An exact copy of the records below is required, and it must contain no pictures.

─── LISTED ENTRIES ───

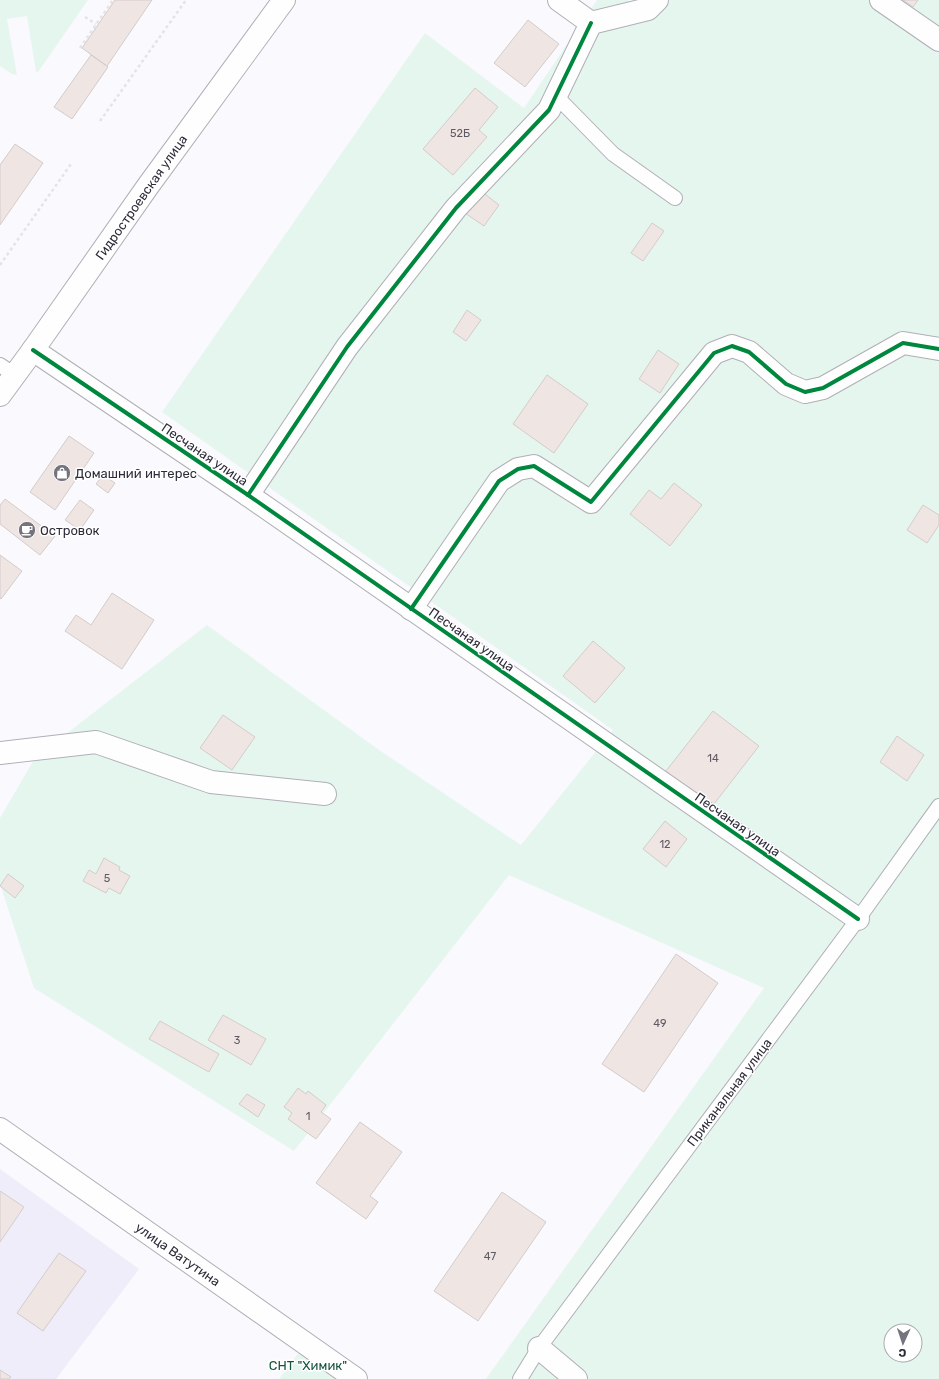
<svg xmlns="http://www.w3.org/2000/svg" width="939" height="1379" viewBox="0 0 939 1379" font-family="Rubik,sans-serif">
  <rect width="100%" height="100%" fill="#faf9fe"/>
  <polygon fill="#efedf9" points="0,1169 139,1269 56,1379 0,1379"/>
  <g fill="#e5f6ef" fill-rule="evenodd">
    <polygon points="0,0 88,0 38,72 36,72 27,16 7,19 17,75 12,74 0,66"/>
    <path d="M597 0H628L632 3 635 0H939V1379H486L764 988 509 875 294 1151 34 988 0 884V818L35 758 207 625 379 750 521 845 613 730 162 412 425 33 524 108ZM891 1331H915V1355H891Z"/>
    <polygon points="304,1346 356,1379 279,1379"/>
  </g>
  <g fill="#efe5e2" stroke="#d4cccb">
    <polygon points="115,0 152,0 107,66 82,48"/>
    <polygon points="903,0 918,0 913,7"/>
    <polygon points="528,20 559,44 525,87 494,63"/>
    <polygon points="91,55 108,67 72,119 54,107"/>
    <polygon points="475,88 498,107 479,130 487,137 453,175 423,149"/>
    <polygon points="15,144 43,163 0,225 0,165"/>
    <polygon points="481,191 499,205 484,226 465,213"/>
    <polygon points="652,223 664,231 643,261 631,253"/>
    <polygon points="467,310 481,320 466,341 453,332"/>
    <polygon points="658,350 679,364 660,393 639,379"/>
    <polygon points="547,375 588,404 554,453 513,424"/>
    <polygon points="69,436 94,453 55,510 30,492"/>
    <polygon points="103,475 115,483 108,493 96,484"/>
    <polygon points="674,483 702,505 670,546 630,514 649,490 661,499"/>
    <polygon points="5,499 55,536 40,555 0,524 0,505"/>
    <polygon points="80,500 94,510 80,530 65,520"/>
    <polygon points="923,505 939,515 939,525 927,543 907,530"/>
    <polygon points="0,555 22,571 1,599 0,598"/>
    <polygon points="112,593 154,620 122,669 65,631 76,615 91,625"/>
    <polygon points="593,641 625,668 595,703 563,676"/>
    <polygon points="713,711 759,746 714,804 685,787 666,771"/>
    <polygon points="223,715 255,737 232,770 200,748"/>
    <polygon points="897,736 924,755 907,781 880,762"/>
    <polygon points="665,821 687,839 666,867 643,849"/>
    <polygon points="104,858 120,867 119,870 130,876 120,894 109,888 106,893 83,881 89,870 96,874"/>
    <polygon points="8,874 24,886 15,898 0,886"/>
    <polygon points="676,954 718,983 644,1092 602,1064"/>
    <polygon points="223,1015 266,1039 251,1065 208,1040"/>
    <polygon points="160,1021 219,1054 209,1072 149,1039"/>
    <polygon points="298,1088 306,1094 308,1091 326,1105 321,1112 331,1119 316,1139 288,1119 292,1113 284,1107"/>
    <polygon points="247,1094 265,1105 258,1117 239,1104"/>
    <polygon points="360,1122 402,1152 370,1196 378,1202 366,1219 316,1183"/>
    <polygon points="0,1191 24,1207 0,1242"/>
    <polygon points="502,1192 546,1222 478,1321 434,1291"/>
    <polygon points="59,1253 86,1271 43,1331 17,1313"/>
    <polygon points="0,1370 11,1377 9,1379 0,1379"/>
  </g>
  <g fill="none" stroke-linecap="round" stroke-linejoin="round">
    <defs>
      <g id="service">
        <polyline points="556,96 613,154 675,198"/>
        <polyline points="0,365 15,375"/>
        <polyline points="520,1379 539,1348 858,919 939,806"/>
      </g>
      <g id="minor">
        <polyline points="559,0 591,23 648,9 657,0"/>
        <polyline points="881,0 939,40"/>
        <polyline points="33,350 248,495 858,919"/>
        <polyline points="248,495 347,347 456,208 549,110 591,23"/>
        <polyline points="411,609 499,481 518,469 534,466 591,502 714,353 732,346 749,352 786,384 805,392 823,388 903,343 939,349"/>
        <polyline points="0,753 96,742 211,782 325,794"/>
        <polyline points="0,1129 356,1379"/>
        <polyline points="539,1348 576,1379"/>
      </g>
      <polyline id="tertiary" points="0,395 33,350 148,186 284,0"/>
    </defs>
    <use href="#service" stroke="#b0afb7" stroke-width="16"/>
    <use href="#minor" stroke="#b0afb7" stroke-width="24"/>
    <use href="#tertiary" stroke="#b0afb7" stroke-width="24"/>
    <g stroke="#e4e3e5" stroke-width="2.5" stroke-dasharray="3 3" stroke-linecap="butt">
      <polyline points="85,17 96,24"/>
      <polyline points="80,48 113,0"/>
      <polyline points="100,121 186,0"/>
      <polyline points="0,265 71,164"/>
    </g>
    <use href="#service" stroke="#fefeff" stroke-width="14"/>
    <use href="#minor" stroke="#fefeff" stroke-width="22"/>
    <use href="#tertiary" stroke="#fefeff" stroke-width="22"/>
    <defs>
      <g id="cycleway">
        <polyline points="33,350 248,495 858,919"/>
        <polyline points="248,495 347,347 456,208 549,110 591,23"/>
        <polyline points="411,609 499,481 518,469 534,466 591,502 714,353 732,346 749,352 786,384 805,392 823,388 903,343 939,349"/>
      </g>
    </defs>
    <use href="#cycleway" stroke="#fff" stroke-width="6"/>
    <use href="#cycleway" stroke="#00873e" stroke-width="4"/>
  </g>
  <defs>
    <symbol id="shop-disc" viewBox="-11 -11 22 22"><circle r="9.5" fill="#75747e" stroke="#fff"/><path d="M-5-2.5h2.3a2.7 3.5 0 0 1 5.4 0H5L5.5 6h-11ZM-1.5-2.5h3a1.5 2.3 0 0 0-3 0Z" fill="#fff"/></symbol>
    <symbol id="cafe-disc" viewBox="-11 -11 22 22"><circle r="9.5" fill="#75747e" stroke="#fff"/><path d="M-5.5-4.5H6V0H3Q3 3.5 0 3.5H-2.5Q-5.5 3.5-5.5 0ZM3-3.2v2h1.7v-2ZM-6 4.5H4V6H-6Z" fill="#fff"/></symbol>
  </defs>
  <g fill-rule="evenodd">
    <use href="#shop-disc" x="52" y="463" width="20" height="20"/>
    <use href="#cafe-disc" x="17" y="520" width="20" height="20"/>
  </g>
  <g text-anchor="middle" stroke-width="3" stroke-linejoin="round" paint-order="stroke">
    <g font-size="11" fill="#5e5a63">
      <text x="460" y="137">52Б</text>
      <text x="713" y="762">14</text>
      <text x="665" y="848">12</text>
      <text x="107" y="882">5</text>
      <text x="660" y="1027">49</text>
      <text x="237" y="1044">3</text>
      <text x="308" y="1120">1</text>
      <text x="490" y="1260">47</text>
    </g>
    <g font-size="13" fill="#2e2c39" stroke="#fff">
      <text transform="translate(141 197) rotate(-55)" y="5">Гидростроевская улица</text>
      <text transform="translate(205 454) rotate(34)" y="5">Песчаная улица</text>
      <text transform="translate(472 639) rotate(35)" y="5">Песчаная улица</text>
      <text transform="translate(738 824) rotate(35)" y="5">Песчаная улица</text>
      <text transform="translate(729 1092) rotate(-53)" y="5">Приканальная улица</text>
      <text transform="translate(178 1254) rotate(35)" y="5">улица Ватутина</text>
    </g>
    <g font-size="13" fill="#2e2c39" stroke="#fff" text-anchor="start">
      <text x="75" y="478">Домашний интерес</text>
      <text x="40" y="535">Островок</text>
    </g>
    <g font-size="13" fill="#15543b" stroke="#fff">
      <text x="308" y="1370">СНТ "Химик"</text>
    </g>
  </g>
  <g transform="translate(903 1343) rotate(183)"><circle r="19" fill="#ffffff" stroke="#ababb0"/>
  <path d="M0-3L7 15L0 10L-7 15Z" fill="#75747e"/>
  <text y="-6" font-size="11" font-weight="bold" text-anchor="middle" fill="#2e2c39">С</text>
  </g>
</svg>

───

**TASK OUTPUT:**
<svg xmlns="http://www.w3.org/2000/svg" width="939" height="1379" viewBox="0 0 939 1379" font-family="Rubik,sans-serif">
  <rect width="100%" height="100%" fill="#faf9fe"/>
  <polygon fill="#efedf9" points="0,1169 139,1269 56,1379 0,1379"/>
  <g fill="#e5f6ef" fill-rule="evenodd">
    <polygon points="0,0 88,0 38,72 36,72 27,16 7,19 17,75 12,74 0,66"/>
    <path d="M597 0H628L632 3 635 0H939V1379H486L764 988 509 875 294 1151 34 988 0 884V818L35 758 207 625 379 750 521 845 613 730 162 412 425 33 524 108ZM891 1331H915V1355H891Z"/>
    <polygon points="304,1346 356,1379 279,1379"/>
  </g>
  <g fill="#efe5e2" stroke="#d4cccb">
    <polygon points="115,0 152,0 107,66 82,48"/>
    <polygon points="903,0 918,0 913,7"/>
    <polygon points="528,20 559,44 525,87 494,63"/>
    <polygon points="91,55 108,67 72,119 54,107"/>
    <polygon points="475,88 498,107 479,130 487,137 453,175 423,149"/>
    <polygon points="15,144 43,163 0,225 0,165"/>
    <polygon points="481,191 499,205 484,226 465,213"/>
    <polygon points="652,223 664,231 643,261 631,253"/>
    <polygon points="467,310 481,320 466,341 453,332"/>
    <polygon points="658,350 679,364 660,393 639,379"/>
    <polygon points="547,375 588,404 554,453 513,424"/>
    <polygon points="69,436 94,453 55,510 30,492"/>
    <polygon points="103,475 115,483 108,493 96,484"/>
    <polygon points="674,483 702,505 670,546 630,514 649,490 661,499"/>
    <polygon points="5,499 55,536 40,555 0,524 0,505"/>
    <polygon points="80,500 94,510 80,530 65,520"/>
    <polygon points="923,505 939,515 939,525 927,543 907,530"/>
    <polygon points="0,555 22,571 1,599 0,598"/>
    <polygon points="112,593 154,620 122,669 65,631 76,615 91,625"/>
    <polygon points="593,641 625,668 595,703 563,676"/>
    <polygon points="713,711 759,746 714,804 685,787 666,771"/>
    <polygon points="223,715 255,737 232,770 200,748"/>
    <polygon points="897,736 924,755 907,781 880,762"/>
    <polygon points="665,821 687,839 666,867 643,849"/>
    <polygon points="104,858 120,867 119,870 130,876 120,894 109,888 106,893 83,881 89,870 96,874"/>
    <polygon points="8,874 24,886 15,898 0,886"/>
    <polygon points="676,954 718,983 644,1092 602,1064"/>
    <polygon points="223,1015 266,1039 251,1065 208,1040"/>
    <polygon points="160,1021 219,1054 209,1072 149,1039"/>
    <polygon points="298,1088 306,1094 308,1091 326,1105 321,1112 331,1119 316,1139 288,1119 292,1113 284,1107"/>
    <polygon points="247,1094 265,1105 258,1117 239,1104"/>
    <polygon points="360,1122 402,1152 370,1196 378,1202 366,1219 316,1183"/>
    <polygon points="0,1191 24,1207 0,1242"/>
    <polygon points="502,1192 546,1222 478,1321 434,1291"/>
    <polygon points="59,1253 86,1271 43,1331 17,1313"/>
    <polygon points="0,1370 11,1377 9,1379 0,1379"/>
  </g>
  <g fill="none" stroke-linecap="round" stroke-linejoin="round">
    <defs>
      <g id="service">
        <polyline points="556,96 613,154 675,198"/>
        <polyline points="0,365 15,375"/>
        <polyline points="520,1379 539,1348 858,919 939,806"/>
      </g>
      <g id="minor">
        <polyline points="559,0 591,23 648,9 657,0"/>
        <polyline points="881,0 939,40"/>
        <polyline points="33,350 248,495 858,919"/>
        <polyline points="248,495 347,347 456,208 549,110 591,23"/>
        <polyline points="411,609 499,481 518,469 534,466 591,502 714,353 732,346 749,352 786,384 805,392 823,388 903,343 939,349"/>
        <polyline points="0,753 96,742 211,782 325,794"/>
        <polyline points="0,1129 356,1379"/>
        <polyline points="539,1348 576,1379"/>
      </g>
      <polyline id="tertiary" points="0,395 33,350 148,186 284,0"/>
    </defs>
    <use href="#service" stroke="#b0afb7" stroke-width="16"/>
    <use href="#minor" stroke="#b0afb7" stroke-width="24"/>
    <use href="#tertiary" stroke="#b0afb7" stroke-width="24"/>
    <g stroke="#e4e3e5" stroke-width="2.5" stroke-dasharray="3 3" stroke-linecap="butt">
      <polyline points="85,17 96,24"/>
      <polyline points="80,48 113,0"/>
      <polyline points="100,121 186,0"/>
      <polyline points="0,265 71,164"/>
    </g>
    <use href="#service" stroke="#fefeff" stroke-width="14"/>
    <use href="#minor" stroke="#fefeff" stroke-width="22"/>
    <use href="#tertiary" stroke="#fefeff" stroke-width="22"/>
    <defs>
      <g id="cycleway">
        <polyline points="33,350 248,495 858,919"/>
        <polyline points="248,495 347,347 456,208 549,110 591,23"/>
        <polyline points="411,609 499,481 518,469 534,466 591,502 714,353 732,346 749,352 786,384 805,392 823,388 903,343 939,349"/>
      </g>
    </defs>
    <use href="#cycleway" stroke="#fff" stroke-width="6"/>
    <use href="#cycleway" stroke="#00873e" stroke-width="4"/>
  </g>
  <defs>
    <symbol id="shop-disc" viewBox="-11 -11 22 22"><circle r="9.5" fill="#75747e" stroke="#fff"/><path d="M-5-2.5h2.3a2.7 3.5 0 0 1 5.4 0H5L5.5 6h-11ZM-1.5-2.5h3a1.5 2.3 0 0 0-3 0Z" fill="#fff"/></symbol>
    <symbol id="cafe-disc" viewBox="-11 -11 22 22"><circle r="9.5" fill="#75747e" stroke="#fff"/><path d="M-5.5-4.5H6V0H3Q3 3.5 0 3.5H-2.5Q-5.5 3.5-5.5 0ZM3-3.2v2h1.7v-2ZM-6 4.5H4V6H-6Z" fill="#fff"/></symbol>
  </defs>
  <g fill-rule="evenodd">
    <use href="#shop-disc" x="52" y="463" width="20" height="20"/>
    <use href="#cafe-disc" x="17" y="520" width="20" height="20"/>
  </g>
  <g text-anchor="middle" stroke-width="3" stroke-linejoin="round" paint-order="stroke">
    <g font-size="11" fill="#5e5a63">
      <text x="460" y="137">52Б</text>
      <text x="713" y="762">14</text>
      <text x="665" y="848">12</text>
      <text x="107" y="882">5</text>
      <text x="660" y="1027">49</text>
      <text x="237" y="1044">3</text>
      <text x="308" y="1120">1</text>
      <text x="490" y="1260">47</text>
    </g>
    <g font-size="13" fill="#2e2c39" stroke="#fff">
      <text transform="translate(141 197) rotate(-55)" y="5">Гидростроевская улица</text>
      <text transform="translate(205 454) rotate(34)" y="5">Песчаная улица</text>
      <text transform="translate(472 639) rotate(35)" y="5">Песчаная улица</text>
      <text transform="translate(738 824) rotate(35)" y="5">Песчаная улица</text>
      <text transform="translate(729 1092) rotate(-53)" y="5">Приканальная улица</text>
      <text transform="translate(178 1254) rotate(35)" y="5">улица Ватутина</text>
    </g>
    <g font-size="13" fill="#2e2c39" stroke="#fff" text-anchor="start">
      <text x="75" y="478">Домашний интерес</text>
      <text x="40" y="535">Островок</text>
    </g>
    <g font-size="13" fill="#15543b" stroke="#fff">
      <text x="308" y="1370">СНТ "Химик"</text>
    </g>
  </g>
  <g transform="translate(903 1343) rotate(183)"><circle r="19" fill="#ffffff" stroke="#ababb0"/>
  <path d="M0-3L7 15L0 10L-7 15Z" fill="#75747e"/>
  <text y="-6" font-size="11" font-weight="bold" text-anchor="middle" fill="#2e2c39">С</text>
  </g>
</svg>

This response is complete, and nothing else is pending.